▶ Instructions to follow: Could you reproduce, word for word, the part of the listing that opens with its first line and closes with the line containing "row: 2016 |"?

▶ Records provided:
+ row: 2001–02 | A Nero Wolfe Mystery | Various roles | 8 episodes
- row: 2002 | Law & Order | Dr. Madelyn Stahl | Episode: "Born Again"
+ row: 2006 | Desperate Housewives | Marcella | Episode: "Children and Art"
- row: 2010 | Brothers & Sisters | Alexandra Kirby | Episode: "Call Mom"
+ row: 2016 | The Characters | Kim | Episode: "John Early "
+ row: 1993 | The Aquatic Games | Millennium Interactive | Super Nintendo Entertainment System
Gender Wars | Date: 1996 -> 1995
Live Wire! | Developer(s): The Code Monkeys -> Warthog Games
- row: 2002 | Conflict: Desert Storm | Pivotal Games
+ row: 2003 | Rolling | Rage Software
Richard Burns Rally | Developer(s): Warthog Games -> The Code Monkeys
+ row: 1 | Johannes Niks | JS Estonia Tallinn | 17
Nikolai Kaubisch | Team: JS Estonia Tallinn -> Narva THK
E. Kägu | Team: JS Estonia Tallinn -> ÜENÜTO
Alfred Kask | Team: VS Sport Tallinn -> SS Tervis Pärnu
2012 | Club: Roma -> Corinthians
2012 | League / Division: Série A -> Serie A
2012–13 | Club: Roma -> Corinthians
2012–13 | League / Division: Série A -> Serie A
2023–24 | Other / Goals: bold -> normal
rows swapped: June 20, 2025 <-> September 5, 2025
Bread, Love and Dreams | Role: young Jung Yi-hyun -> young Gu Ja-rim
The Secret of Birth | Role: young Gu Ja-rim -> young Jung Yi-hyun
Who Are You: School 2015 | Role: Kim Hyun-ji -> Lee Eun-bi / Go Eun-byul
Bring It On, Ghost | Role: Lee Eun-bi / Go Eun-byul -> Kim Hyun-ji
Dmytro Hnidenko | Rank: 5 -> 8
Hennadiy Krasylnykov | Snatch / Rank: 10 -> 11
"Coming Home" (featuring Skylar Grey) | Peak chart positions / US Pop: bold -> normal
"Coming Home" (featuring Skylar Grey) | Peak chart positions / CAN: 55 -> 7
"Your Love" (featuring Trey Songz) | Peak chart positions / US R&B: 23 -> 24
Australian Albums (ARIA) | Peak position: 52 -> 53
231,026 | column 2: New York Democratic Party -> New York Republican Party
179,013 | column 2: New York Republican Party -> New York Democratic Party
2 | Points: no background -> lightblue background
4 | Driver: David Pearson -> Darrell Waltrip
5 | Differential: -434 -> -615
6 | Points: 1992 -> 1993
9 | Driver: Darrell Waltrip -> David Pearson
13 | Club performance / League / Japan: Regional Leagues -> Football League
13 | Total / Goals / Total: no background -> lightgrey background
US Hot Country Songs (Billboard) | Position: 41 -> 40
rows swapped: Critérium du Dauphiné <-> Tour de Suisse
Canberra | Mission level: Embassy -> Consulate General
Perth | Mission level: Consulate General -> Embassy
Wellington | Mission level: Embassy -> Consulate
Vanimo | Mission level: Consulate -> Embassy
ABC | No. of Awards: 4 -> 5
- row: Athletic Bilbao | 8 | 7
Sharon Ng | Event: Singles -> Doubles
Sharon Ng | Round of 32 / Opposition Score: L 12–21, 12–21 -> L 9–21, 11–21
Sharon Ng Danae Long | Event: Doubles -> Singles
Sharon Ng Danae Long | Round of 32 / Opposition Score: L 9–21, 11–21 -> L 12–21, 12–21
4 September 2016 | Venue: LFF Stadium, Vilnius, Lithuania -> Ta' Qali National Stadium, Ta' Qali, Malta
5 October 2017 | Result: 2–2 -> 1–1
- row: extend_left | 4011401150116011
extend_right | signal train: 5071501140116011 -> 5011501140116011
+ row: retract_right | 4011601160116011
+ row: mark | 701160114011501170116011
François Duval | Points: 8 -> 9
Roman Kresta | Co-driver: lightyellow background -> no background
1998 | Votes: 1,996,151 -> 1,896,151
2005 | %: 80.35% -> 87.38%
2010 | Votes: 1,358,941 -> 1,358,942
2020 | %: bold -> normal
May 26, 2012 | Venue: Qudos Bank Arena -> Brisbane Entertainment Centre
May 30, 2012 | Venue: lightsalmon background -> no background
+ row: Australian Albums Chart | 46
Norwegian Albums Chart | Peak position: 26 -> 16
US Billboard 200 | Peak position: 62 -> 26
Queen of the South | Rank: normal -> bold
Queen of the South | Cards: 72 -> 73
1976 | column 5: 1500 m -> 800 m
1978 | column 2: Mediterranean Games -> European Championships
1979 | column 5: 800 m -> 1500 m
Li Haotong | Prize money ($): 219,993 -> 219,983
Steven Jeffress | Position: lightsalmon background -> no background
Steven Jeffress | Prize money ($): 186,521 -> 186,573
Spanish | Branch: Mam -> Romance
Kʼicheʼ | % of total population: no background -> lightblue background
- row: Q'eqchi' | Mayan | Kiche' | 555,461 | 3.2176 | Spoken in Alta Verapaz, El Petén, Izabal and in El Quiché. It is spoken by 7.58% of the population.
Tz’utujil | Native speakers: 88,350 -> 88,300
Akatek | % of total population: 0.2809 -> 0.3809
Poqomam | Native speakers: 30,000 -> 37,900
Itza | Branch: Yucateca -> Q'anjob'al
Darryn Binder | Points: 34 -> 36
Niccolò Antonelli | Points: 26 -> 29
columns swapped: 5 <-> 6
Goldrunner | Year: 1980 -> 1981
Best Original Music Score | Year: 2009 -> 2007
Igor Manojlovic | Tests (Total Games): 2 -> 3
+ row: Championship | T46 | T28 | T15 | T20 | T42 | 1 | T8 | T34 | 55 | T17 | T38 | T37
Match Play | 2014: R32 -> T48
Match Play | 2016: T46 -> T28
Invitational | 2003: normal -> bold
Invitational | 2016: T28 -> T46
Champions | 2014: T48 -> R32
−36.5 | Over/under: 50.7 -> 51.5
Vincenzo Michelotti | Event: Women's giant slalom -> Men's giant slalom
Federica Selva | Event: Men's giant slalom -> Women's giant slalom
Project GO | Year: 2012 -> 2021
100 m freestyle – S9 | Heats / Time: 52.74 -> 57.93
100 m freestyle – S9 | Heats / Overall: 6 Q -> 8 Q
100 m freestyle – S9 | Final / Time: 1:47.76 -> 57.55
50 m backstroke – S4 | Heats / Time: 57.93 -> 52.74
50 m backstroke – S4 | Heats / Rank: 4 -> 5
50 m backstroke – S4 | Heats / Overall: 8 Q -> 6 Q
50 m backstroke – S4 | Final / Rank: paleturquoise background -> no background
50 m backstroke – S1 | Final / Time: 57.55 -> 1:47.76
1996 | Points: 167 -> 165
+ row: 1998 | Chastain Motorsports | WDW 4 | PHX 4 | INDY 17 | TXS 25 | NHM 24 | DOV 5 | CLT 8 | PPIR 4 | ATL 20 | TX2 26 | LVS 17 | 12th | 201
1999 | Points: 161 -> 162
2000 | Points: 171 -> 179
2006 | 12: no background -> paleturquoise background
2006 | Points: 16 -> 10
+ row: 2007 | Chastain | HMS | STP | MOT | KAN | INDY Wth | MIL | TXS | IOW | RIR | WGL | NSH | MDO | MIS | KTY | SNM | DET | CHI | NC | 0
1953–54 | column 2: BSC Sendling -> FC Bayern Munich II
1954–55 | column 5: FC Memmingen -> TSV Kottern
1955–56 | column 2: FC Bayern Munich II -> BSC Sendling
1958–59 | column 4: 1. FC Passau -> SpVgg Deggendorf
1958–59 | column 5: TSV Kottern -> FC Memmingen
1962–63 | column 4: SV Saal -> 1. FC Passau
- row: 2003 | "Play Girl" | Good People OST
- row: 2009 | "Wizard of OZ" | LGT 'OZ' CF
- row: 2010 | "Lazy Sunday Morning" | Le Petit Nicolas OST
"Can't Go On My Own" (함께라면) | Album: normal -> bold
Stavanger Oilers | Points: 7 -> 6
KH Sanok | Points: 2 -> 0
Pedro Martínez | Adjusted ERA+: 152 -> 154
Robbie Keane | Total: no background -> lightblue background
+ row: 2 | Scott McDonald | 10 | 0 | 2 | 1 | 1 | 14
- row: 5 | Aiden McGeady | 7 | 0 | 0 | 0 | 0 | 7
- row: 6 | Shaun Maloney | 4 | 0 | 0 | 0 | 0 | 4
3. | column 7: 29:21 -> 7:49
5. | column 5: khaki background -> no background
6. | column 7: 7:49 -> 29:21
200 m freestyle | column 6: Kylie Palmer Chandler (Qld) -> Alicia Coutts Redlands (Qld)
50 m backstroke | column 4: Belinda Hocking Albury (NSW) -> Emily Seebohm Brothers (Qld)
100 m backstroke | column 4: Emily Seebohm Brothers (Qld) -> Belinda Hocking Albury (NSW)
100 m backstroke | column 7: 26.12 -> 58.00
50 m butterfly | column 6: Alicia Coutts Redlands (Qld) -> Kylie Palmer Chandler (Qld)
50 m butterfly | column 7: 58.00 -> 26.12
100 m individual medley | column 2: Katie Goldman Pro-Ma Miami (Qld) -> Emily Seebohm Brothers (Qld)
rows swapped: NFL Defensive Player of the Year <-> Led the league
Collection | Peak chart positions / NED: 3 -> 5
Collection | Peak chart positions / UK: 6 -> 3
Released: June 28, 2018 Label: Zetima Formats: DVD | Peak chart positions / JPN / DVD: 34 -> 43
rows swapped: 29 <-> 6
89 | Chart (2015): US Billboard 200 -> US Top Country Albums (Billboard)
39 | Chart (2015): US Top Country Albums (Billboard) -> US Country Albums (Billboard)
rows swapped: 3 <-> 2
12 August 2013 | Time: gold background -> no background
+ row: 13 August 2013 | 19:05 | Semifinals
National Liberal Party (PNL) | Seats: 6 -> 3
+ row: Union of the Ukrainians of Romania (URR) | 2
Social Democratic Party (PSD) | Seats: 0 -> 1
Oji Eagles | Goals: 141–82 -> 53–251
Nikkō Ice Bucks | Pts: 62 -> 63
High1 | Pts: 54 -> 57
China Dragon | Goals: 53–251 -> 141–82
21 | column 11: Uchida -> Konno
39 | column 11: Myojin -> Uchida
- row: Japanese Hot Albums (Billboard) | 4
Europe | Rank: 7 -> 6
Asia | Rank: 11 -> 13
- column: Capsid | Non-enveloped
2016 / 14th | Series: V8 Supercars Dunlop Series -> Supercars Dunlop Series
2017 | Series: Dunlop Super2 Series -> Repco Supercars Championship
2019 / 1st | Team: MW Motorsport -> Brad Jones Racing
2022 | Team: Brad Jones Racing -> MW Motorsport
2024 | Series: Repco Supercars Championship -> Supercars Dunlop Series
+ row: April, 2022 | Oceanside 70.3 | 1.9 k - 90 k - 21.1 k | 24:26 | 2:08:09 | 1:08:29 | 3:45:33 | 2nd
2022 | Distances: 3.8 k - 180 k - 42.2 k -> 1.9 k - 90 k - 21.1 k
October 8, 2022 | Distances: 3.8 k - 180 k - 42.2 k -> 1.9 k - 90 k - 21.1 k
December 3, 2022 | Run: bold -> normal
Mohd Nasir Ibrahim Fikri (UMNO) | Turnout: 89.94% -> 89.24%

▶ Worked answer:
+ row: 2001–02 | A Nero Wolfe Mystery | Various roles | 8 episodes
- row: 2002 | Law & Order | Dr. Madelyn Stahl | Episode: "Born Again"
+ row: 2006 | Desperate Housewives | Marcella | Episode: "Children and Art"
- row: 2010 | Brothers & Sisters | Alexandra Kirby | Episode: "Call Mom"
+ row: 2016 | The Characters | Kim | Episode: "John Early "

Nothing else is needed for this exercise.